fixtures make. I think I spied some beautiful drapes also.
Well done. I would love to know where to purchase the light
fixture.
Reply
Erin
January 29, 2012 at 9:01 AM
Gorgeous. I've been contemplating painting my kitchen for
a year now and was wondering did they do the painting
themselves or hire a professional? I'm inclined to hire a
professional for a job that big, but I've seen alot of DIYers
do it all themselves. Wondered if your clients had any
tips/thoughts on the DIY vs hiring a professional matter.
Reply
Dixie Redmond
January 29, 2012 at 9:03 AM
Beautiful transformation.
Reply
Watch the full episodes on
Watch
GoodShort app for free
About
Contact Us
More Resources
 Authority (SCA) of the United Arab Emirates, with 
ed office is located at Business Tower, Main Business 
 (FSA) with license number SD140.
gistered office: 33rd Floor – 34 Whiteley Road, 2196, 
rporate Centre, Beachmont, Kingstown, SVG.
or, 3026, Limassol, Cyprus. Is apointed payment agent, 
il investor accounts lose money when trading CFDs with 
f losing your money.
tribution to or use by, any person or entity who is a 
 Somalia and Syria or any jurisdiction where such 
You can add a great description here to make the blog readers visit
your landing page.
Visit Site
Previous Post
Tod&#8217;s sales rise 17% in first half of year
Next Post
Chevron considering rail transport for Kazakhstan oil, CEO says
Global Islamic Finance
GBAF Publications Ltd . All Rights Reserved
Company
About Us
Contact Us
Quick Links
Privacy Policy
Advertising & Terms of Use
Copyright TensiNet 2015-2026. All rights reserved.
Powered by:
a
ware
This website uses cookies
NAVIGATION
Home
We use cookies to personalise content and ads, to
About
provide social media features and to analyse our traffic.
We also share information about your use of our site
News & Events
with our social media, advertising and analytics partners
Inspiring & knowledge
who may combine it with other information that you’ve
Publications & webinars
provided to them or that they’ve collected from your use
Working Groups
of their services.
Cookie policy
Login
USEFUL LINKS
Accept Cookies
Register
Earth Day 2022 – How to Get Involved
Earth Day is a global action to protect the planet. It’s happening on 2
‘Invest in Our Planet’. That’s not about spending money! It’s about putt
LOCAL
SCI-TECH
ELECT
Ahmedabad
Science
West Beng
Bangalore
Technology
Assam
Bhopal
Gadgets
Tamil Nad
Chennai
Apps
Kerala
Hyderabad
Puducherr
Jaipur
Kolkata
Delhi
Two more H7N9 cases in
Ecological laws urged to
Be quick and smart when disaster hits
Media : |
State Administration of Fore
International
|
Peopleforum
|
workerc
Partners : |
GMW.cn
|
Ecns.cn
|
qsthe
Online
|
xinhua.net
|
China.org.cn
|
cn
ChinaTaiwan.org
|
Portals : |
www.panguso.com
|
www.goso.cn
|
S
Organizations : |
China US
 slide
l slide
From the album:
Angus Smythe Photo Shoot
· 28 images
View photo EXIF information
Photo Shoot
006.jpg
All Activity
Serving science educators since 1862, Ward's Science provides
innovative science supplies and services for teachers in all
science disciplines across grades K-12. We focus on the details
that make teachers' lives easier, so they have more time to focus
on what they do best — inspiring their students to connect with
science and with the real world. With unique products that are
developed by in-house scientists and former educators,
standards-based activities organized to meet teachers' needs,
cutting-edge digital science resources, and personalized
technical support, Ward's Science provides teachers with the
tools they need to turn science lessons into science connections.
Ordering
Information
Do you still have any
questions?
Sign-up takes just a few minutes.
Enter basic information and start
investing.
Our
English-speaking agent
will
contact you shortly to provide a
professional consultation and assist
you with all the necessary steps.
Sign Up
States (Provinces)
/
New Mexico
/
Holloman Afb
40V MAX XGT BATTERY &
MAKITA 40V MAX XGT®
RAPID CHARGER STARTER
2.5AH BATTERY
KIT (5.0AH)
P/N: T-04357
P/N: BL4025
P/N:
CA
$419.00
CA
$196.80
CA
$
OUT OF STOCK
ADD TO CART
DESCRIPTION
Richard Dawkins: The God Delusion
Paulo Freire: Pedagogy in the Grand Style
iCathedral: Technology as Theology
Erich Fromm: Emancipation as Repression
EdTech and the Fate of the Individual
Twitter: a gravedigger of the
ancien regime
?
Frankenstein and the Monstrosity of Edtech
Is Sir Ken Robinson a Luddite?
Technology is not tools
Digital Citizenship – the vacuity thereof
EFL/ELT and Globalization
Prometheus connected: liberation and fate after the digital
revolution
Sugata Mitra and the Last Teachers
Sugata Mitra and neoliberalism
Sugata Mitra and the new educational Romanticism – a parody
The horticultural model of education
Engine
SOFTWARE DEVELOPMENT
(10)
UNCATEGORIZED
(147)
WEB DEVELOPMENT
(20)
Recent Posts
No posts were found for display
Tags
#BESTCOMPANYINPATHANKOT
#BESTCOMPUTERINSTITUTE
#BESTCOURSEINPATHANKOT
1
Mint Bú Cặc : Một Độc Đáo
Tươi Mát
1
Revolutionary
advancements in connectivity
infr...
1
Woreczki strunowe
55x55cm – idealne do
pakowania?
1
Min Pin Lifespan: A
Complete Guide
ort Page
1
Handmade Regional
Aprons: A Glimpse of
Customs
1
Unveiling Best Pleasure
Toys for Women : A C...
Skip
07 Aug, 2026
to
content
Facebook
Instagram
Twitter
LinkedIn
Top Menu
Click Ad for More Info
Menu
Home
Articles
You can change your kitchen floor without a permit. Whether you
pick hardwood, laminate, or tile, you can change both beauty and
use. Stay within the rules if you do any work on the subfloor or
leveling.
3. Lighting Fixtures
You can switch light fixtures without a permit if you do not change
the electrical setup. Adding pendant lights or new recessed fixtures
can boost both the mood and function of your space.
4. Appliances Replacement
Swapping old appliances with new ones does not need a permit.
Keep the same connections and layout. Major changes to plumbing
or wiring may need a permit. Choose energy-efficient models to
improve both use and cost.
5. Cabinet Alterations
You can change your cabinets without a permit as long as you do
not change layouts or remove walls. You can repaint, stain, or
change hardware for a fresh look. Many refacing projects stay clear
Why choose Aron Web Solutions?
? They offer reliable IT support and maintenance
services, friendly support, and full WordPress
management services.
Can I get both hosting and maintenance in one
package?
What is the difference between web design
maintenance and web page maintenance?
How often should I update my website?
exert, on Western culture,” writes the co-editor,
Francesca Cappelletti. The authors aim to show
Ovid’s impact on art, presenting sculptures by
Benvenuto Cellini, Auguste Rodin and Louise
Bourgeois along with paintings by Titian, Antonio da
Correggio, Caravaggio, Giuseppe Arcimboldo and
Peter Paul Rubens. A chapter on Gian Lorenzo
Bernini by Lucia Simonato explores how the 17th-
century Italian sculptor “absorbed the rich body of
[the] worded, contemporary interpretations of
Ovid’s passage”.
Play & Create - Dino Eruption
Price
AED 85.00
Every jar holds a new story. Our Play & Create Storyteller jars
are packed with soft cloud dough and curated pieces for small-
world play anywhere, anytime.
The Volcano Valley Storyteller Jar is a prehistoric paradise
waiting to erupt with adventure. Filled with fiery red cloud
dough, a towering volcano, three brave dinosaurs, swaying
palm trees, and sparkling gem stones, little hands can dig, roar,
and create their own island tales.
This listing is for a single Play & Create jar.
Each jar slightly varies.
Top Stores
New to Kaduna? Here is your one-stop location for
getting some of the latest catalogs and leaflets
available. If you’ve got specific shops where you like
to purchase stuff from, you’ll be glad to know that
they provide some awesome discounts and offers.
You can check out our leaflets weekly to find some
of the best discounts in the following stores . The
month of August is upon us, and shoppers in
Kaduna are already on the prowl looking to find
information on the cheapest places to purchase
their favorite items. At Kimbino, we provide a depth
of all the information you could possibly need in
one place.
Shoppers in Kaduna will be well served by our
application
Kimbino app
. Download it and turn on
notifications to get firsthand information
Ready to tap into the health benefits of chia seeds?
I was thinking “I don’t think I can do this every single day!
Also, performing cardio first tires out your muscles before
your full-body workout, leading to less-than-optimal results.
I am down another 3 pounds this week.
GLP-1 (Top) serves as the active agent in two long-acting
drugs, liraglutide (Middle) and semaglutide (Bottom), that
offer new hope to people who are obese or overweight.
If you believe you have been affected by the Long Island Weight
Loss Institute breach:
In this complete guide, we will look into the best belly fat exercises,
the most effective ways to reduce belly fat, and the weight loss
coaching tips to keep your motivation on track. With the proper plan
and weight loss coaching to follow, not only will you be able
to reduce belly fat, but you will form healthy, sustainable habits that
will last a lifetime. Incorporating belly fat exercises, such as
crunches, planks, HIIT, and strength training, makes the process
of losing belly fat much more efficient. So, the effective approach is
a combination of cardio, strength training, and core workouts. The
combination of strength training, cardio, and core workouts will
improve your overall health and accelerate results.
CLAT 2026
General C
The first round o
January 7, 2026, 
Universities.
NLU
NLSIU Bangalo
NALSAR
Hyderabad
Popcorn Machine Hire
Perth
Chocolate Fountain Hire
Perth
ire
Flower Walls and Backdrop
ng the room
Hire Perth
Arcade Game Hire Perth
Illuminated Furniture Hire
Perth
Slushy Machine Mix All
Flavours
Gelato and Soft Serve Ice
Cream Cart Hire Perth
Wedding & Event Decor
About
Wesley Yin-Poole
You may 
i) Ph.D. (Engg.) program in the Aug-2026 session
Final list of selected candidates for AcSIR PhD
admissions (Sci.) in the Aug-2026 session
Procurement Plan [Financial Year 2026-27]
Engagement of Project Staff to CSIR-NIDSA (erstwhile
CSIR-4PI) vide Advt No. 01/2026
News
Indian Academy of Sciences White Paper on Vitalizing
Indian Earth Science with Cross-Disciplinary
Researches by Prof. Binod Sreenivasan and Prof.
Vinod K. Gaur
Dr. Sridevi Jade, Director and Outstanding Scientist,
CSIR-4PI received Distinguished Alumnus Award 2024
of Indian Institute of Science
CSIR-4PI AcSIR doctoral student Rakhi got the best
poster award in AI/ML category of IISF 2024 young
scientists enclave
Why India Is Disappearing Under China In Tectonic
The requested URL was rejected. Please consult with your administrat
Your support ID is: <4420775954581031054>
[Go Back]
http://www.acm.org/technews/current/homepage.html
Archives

——

Work instruction = Search the records for the word "without" and copy out every line that holds it.

Task output =
You can change your kitchen floor without a permit. Whether you
You can switch light fixtures without a permit if you do not change
You can change your cabinets without a permit as long as you do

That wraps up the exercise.